A former Google HR exec says he's seen too many people make the same mistake trying to interview candidates for jobs

Courtesy of ThumbtackYou end up with unfair outcomes, Justin Angsuwat (pictured) said.
  • In a job interview, the interviewer may try to impress the candidate with how smart they are and trip them up with confusing questions.
  • That’s what Justin Angsuwat, vice president of people at Thumbtack and a former Google HR exec, has observed.
  • Angsuwat said this approach may lead to unfair outcomes and a poor candidate experience.

Job candidates typically spend a lot of time and energy thinking about ways to impress the interviewer: a spiffy suit, stellar references, and thoughtful answers to commonly asked questions.

Presumably, the interviewer is there to evaluate the candidate and decide whether their suit, their references, and their answers are impressive enough.

But Justin Angsuwat has observed interviewers with a secondary motivation: impressing the candidate, or trying to prove how smart they are.

Angsuwat is the vice president of people at Thumbtack, an online platform that connects people with local professionals. He was previously the head of human resources for Google’s go-to-market functions.

These types of interviewers typically say to themselves, “I can think of some really tough questions. I can trip them up,” Angsuwat said. “That’s kind of dangerous because you end up with some unfair outcomes, potentially.”

Read more: 16 interview questions that are designed to trick you

Specifically, you don’t get a sense of the candidate’s abilities so much as their willingness to be cowed by the interviewer smirking and tapping their foot.

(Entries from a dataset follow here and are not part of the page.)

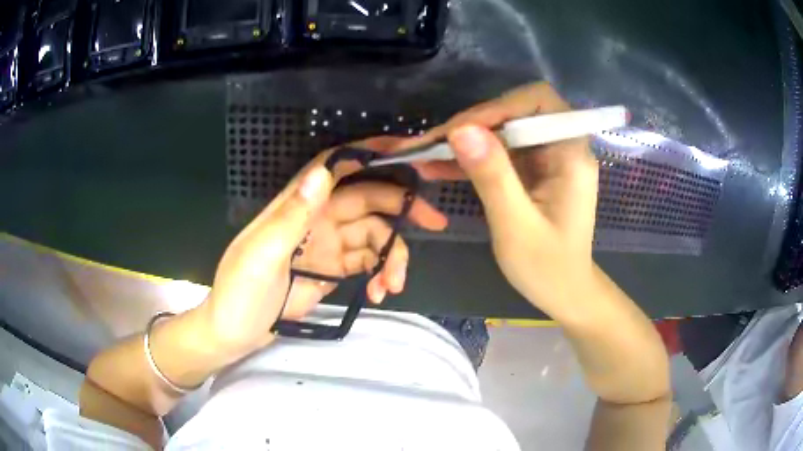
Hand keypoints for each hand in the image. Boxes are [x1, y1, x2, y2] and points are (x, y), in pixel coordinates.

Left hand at [200, 138, 446, 354]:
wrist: (235, 333)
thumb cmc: (240, 292)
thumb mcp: (262, 256)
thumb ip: (293, 215)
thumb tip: (323, 172)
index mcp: (297, 205)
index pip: (337, 165)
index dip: (371, 153)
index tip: (409, 151)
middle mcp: (317, 217)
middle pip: (369, 199)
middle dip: (402, 208)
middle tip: (435, 222)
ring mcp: (328, 245)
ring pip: (374, 235)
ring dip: (391, 256)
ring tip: (393, 285)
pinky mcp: (334, 270)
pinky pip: (367, 263)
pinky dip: (379, 275)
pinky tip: (379, 294)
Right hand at [395, 82, 599, 318]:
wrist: (564, 292)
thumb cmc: (548, 268)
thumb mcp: (516, 226)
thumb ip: (492, 176)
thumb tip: (461, 130)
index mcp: (571, 154)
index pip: (538, 101)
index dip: (497, 107)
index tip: (459, 131)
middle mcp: (562, 146)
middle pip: (516, 112)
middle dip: (473, 124)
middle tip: (431, 145)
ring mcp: (547, 158)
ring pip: (502, 131)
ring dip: (465, 141)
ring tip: (424, 156)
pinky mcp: (534, 170)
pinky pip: (500, 152)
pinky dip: (471, 158)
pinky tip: (439, 167)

Indeed, an interviewer interested in flaunting their intelligence may turn into a manager prone to doing the same.

Executive coach Marshall Goldsmith previously told Business Insider that the biggest challenge for managers is not always proving how smart they are. “You need to say, ‘Wait a minute. I’m here to help other people be heroes. I’m not here to be the hero anymore,” Goldsmith said. In fact, he added, “You want the employees to know more than the boss.”

Angsuwat said it’s near impossible to get a sense of the candidate’s potential from asking deliberately tricky questions. What’s more, he added, “It’s not a great candidate experience.”